Wednesday, December 03, 2008

Ignore the excuses, here are the signals showing disaster on the way

The closest character we have to a "British" Peter Schiff, here in the UK, is Jeff Randall, Editor-At-Large of the Daily Torygraph. Mr Randall is required reading here in Maturin Towers, of a morning, and he rarely disappoints with his anti-government diatribes. This morning he takes Gordon Mugabe to task for failing to spot the oncoming crash, what with all of Mugabe's previous pompous talk of having abolished boom and bust.

Intriguingly, Mr Randall also promised a Bottle of Bubbly to whichever Torygraph reader sent in the best example of any other such sign of oncoming recession. Well, being one partial to the odd glass or three of chilled fizz, how could I resist such a Sisyphusian offer? I wrote something in haste, perhaps over-stimulated by the thought of the bottle on offer. It's perhaps my worst ever Torygraph comment, coming across as trying too hard and sounding a bit whiney. Whoops! Oh well. It may fail to be the winner of the shampoo, because I was trying too hard to win the shampoo, but at least it gets a dig in against the ecomentalists:

Jack Maturin on December 03, 2008 at 09:01 AM

It might seem a bit off the wall, but I think the total non-reaction to Lord Turner's ecomentalist plans to double, triple, or even to quadruple energy costs, in a bid to satisfy all of our Mother Earth religious desires to flagellate ourselves, may stand out as a sign of oncoming economic madness.

To have initially gone along with these idiotic nostrums, indicates that we all felt that wealth would keep increasing exponentially enough, with absolutely no chance of downside, to magically offset this nonsense on stilts.

I think we will now see the government quietly shelve Turner's plans, because to deliberately inflate energy costs in the teeth of the worst recession since the 1930s really would be a classic symptom of Whitehall buffoonery.
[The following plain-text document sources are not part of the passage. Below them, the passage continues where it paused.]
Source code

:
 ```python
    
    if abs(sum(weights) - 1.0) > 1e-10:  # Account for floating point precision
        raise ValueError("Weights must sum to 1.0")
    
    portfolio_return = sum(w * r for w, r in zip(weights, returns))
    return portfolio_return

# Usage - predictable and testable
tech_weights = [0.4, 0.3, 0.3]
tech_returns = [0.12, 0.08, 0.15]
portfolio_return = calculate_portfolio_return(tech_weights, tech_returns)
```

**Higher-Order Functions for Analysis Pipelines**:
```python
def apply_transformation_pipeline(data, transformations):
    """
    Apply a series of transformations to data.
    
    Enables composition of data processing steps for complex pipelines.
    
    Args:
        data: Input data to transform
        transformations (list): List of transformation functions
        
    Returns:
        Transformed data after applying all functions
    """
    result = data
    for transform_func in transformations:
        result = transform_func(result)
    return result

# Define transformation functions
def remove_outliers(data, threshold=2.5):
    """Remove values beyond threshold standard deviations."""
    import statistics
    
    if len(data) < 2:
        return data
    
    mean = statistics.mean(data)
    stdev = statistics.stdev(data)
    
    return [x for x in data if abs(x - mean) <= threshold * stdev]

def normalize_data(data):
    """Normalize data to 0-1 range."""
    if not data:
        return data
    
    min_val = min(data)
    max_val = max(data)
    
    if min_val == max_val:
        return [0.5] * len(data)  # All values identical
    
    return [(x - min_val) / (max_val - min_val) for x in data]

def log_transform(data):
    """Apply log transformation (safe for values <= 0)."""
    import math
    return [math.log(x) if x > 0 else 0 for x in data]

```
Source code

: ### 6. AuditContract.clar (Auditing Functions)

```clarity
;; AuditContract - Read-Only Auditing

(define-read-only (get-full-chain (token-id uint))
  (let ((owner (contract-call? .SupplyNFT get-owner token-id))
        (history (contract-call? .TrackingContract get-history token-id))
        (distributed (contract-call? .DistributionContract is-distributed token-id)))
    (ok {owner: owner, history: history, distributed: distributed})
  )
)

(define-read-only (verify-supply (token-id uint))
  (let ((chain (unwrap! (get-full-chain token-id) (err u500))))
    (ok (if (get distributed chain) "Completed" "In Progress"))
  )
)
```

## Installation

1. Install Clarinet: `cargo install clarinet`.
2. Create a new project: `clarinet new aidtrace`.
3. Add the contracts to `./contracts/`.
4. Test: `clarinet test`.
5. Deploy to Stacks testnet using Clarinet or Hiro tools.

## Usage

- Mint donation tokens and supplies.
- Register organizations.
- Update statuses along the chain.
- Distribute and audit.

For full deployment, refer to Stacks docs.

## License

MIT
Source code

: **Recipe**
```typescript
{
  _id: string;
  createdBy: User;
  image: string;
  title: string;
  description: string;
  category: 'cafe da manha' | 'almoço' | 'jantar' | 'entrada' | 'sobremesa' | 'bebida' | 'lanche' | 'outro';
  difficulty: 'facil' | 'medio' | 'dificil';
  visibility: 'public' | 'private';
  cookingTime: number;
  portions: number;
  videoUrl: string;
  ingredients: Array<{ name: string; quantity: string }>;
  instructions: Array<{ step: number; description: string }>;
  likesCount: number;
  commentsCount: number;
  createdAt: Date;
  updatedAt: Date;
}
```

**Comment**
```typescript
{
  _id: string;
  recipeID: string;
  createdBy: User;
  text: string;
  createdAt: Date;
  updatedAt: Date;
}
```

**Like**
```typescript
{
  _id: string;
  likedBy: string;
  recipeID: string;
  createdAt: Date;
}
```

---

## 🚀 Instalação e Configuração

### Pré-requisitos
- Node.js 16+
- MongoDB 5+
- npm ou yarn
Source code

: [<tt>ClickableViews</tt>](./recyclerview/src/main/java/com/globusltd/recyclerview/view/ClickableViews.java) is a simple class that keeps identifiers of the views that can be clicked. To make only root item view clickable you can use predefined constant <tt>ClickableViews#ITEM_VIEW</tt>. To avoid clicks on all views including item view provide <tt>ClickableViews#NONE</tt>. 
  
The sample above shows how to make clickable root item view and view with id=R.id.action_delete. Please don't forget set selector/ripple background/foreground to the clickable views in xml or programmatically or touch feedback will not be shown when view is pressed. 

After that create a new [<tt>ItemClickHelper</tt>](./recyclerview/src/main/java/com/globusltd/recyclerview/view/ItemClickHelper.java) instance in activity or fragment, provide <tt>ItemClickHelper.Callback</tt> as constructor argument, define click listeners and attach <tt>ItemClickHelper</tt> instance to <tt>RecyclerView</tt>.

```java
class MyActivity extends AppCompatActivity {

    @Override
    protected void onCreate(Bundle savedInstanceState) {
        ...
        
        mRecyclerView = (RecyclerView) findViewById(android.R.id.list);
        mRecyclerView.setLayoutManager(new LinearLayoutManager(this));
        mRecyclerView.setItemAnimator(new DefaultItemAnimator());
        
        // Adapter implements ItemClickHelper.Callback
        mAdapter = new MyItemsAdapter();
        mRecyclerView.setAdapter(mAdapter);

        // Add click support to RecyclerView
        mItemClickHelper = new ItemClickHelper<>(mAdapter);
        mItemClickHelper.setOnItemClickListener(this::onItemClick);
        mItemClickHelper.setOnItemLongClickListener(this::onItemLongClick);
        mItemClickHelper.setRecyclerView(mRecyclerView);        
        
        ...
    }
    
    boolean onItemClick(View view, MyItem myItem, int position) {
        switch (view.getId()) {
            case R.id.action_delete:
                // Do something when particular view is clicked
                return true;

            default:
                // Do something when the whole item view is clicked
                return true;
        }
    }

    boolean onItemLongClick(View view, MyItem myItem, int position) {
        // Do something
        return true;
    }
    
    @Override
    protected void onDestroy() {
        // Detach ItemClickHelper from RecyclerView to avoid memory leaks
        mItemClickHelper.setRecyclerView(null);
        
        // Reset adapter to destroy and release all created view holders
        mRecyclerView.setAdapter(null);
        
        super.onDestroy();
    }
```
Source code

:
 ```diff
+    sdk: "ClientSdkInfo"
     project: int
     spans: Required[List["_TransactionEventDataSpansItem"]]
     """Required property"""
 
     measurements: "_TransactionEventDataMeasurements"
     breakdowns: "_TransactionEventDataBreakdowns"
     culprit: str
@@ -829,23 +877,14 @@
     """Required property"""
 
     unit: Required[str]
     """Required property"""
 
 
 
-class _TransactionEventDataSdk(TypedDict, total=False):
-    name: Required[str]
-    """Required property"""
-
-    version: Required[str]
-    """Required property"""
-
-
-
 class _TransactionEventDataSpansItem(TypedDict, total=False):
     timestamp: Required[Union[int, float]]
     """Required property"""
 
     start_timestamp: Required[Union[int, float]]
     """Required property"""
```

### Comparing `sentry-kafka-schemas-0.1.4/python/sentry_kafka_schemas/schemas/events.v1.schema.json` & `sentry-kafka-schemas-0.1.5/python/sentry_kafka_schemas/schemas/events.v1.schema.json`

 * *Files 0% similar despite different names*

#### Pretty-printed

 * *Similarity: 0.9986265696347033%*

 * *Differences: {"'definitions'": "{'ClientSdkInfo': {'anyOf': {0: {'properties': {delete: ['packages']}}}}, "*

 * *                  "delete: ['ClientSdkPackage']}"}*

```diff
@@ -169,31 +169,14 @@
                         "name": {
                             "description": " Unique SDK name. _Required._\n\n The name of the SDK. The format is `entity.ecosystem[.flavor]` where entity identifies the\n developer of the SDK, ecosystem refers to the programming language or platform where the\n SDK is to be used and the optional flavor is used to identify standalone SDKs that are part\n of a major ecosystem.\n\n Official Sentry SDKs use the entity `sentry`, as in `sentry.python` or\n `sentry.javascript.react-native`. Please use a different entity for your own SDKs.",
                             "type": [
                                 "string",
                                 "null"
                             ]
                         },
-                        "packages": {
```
Sorry, let me retract that.

With Gordon Mugabe's rainbow client state being partially built on the back of the environmentalist movement, expect "Mr Hair-Shirt" to accelerate these plans, to "solve" the non-existent problem of anthropogenic global warming, and "to save the world for our children".

And if these plans can also be "further stimulated" with spiralling energy taxes, to fill the gaping maw of the ravenous client state, all to the better.

If we continue to let this tinpot Stalin rule over us, Gordon Brown really will let his failed socialist ideology try to drag us back into the dark ages!

4 comments:

Anonymous said...
This comment has been removed by a blog administrator.
not an economist said...

Two things:

Anonymous is starting to get annoying with these chinese posts.. Once was funny, twice is tiresome.

Secondly: I have heard govt ministers talk about the recession being the ideal opportunity to step up the govt's global warming agenmda (sorry I can be more specfic about which minister and when). The argument seems to be that we can use the recovery period to restructure the economy on more environmentally lines. The same has been said in the States I think. I would have thought they are taking the piss but I doubt it. And the downside of this? Cameron may take the same line given his past pronouncements on the environment.

Jack Maturin said...

We may all be living on tree bark, by the end of this particular recession, which may be the REAL BIG ONE to finally punish Britain for coming off the gold standard in the 1930s. We have inflated our way out of every crisis since, but this time if we try that we will get Weimar republic style hyperinflation, so who knows what's going to happen.

Maybe we will all become ecomentalists by default, living on grass and acorns?

Though I think the socialists are once again proving how hare-brained they are. Once this recession really starts to bite in the Spring, and then the stagflation kicks in, I would guess that the 1970s is going to seem like a wonderland.

The government, whichever socialist party happens to be in charge, is going to have a lot more on its plate than worrying about than trying to stiff us with more ecomentalism.

Hanging on to any power whatsoever will be its consuming interest, for years to come, as an increasingly angry population look for someone to vent their fury upon.

Being kicked into higher taxes and more regulation to support the green religion, I predict will simply not wash.

Jack Maturin said...

As to the Chinese, there was a time when I could 'read' the first 100 pinyin characters, and I think 'Anonymous' is monkeying around with that, because from what little I remember, he/she is mostly using this first 100 characters, such as 中国 (zhong guo) for "The Middle Kingdom" (China).

Alas, although I 'recognise' most of the characters, I can't remember what most of them mean!

When I get that offer of work in Singapore from Jim Rogers, I'll re-learn them all again.

In the meantime, 'Anonymous', would you mind posting an English translation, or buggering off?

Take your pick.

Language is about 'communication', not 'obfuscation'. And here in 英国it's rude to use a language others can't understand, if you can use one that they do understand.